» **Task to carry out**
Any pictures in the records below should be skipped; write out everything else exactly.

» **Extracted records**
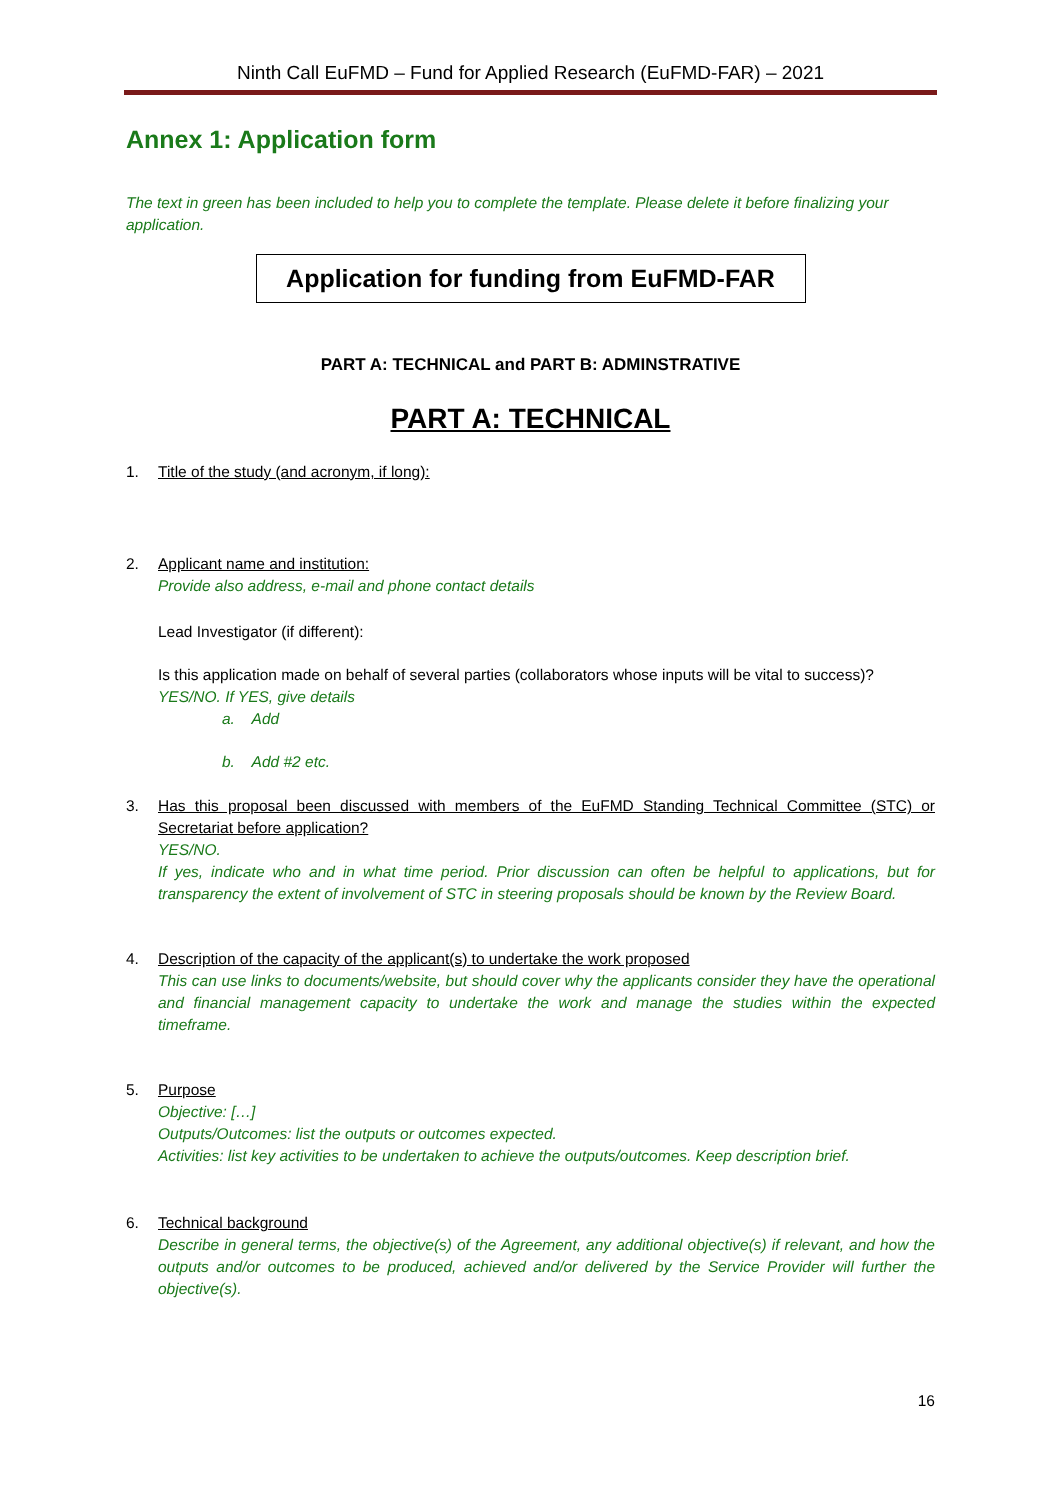Ninth Call EuFMD – Fund for Applied Research (EuFMD-FAR) – 2021
Annex 1: Application form
The text in green has been included to help you to complete the template. Please delete it before finalizing your application.
Application for funding from EuFMD-FAR
PART A: TECHNICAL and PART B: ADMINSTRATIVE
PART A: TECHNICAL
1. Title of the study (and acronym, if long):
2. Applicant name and institution:
Provide also address, e-mail and phone contact details
Lead Investigator (if different):
Is this application made on behalf of several parties (collaborators whose inputs will be vital to success)?
YES/NO. If YES, give details
a. Add
b. Add #2 etc.
3. Has this proposal been discussed with members of the EuFMD Standing Technical Committee (STC) or Secretariat before application?
YES/NO.
If yes, indicate who and in what time period. Prior discussion can often be helpful to applications, but for transparency the extent of involvement of STC in steering proposals should be known by the Review Board.
4. Description of the capacity of the applicant(s) to undertake the work proposed
This can use links to documents/website, but should cover why the applicants consider they have the operational and financial management capacity to undertake the work and manage the studies within the expected timeframe.
5. Purpose
Objective: […]
Outputs/Outcomes: list the outputs or outcomes expected.
Activities: list key activities to be undertaken to achieve the outputs/outcomes. Keep description brief.
6. Technical background
Describe in general terms, the objective(s) of the Agreement, any additional objective(s) if relevant, and how the outputs and/or outcomes to be produced, achieved and/or delivered by the Service Provider will further the objective(s).
16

» **Answer box**
Ninth Call EuFMD – Fund for Applied Research (EuFMD-FAR) – 2021
Annex 1: Application form
The text in green has been included to help you to complete the template. Please delete it before finalizing your application.
Application for funding from EuFMD-FAR
PART A: TECHNICAL and PART B: ADMINSTRATIVE
PART A: TECHNICAL
1. Title of the study (and acronym, if long):
2. Applicant name and institution:
Provide also address, e-mail and phone contact details
Lead Investigator (if different):
Is this application made on behalf of several parties (collaborators whose inputs will be vital to success)?
YES/NO. If YES, give details
a. Add
b. Add #2 etc.
3. Has this proposal been discussed with members of the EuFMD Standing Technical Committee (STC) or Secretariat before application?
YES/NO.
If yes, indicate who and in what time period. Prior discussion can often be helpful to applications, but for transparency the extent of involvement of STC in steering proposals should be known by the Review Board.
4. Description of the capacity of the applicant(s) to undertake the work proposed
This can use links to documents/website, but should cover why the applicants consider they have the operational and financial management capacity to undertake the work and manage the studies within the expected timeframe.
5. Purpose
Objective: […]
Outputs/Outcomes: list the outputs or outcomes expected.
Activities: list key activities to be undertaken to achieve the outputs/outcomes. Keep description brief.
6. Technical background
Describe in general terms, the objective(s) of the Agreement, any additional objective(s) if relevant, and how the outputs and/or outcomes to be produced, achieved and/or delivered by the Service Provider will further the objective(s).
16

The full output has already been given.